Today Claude was wearing khakis and a tight tank top under an open green silk shirt. He was playing with a pair of dark glasses. Though Claude’s facial expressions when he wasn’t “on” ranged from blank to sullen, today he actually seemed nervous. He scanned the food court area as if he suspected that someone had followed me, and he didn’t relax when I dropped into a chair at his table. He had a Chick-fil-A cup in front of him, but he hadn’t gotten anything to eat, so I didn’t, either.
“Cousin,” he said, “are you well?” He didn’t even try to sound sincere, but at least he said the right words. Claude had gotten marginally more polite when I’d discovered my great-grandfather was his grandfather, but he’d never forget I was (mostly) human. Claude had as much contempt for humans as most fairies did, but he was definitely fond of bedding humans—as long as they had beard stubble.
“Yes, thank you, Claude. It’s been a while.”
“Since we met? Yes.” And
that was just fine with him. “How can I help you? Oh, here comes Claudine.” He looked relieved.
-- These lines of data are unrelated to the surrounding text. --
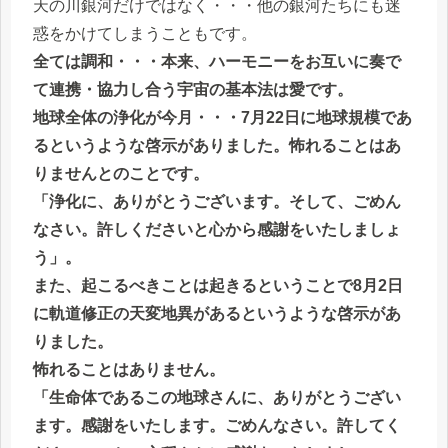
天の川銀河だけではなく・・・他の銀河たちにも迷
惑をかけてしまうこともです。
全ては調和・・・本来、ハーモニーをお互いに奏で
て連携・協力し合う宇宙の基本法は愛です。
地球全体の浄化が今月・・・7月22日に地球規模であ
るというような啓示がありました。怖れることはあ
りませんとのことです。
「浄化に、ありがとうございます。そして、ごめん
なさい。許しくださいと心から感謝をいたしましょ
う」。
また、起こるべきことは起きるということで8月2日
に軌道修正の天変地異があるというような啓示があ
りました。
怖れることはありません。
「生命体であるこの地球さんに、ありがとうござい
ます。感謝をいたします。ごめんなさい。許してく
Claudine was wearing a brown suit with big gold buttons and a brown, cream, and tan striped blouse. She dressed very conservatively for work, and though the outfit was becoming, something about the cut made her look somewhat less slim, I noticed. She was Claude’s twin; there had been another sister, their triplet Claudette, but Claudette had been murdered. I guess if there are two remaining out of three, you call the living two “twins”? Claudine was as tall as Claude, and as she bent to kiss him on the cheek, their hair (exactly the same shade) mingled in a cascade of dark ripples. She kissed me, too. I wondered if all the fae are as into physical contact as the fairies are. My cousin had a trayful of food: French fries, chicken nuggets, some kind of dessert, a big sugary drink.
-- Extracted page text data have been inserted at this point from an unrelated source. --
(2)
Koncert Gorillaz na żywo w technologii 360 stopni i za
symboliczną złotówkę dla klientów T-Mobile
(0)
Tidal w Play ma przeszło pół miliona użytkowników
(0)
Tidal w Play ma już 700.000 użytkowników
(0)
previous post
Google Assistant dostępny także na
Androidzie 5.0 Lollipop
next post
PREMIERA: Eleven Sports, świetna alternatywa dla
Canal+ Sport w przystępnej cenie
“What kind of trouble is Niall in?” I asked, going directly to the point. “What kind of enemies does he have? Are they all actual fairies? Or are they some other kind of fae?”
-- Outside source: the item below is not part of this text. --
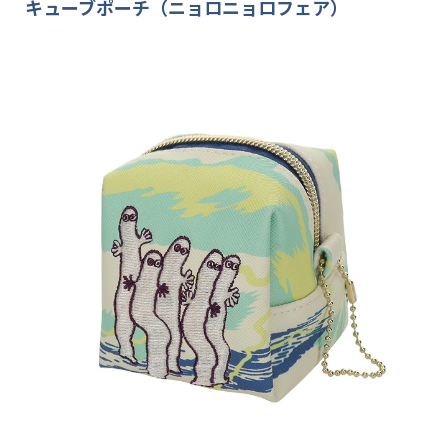
キューブポーチ（ニョロニョロフェア）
There was a moment of silence while Claudine and Claude noted my brisk mood. They weren’t at all surprised at my questions, which I thought was significant.
“Our enemies are fairies,” Claudine said. “The other fae don’t mix in our politics, as a rule, though we’re all variations on the same theme—like pygmies, Caucasians, and Asians are variations on human beings.” She looked sad. “All of us are less than we used to be.” She tore open a ketchup package and squirted it all over her fries. She stuck three fries in her mouth at one time. Wow, hungry.
“It would take hours to explain our whole lineage,” Claude said, but he wasn’t dismissing me. He was simply stating a fact. “We come from the line of fairies that claims kinship to the sky. Our grandfather, your great-grandfather, is one of the few surviving members of our royal family.”
“He’s a prince,” I said, because that was one of the few facts I knew.Prince Charming. Prince Valiant. Prince of the City . The title carried a lot of weight.
“Yes. There is another prince, Breandan.” Claude pronounced it “Bren-DAWN.” Diantha had mentioned Breandan. “He is the son of Niall’s older brother, Rogan. Rogan claimed kinship to the sea, and from there his influence spread to all bodies of water. Rogan recently has gone to the Summerlands.”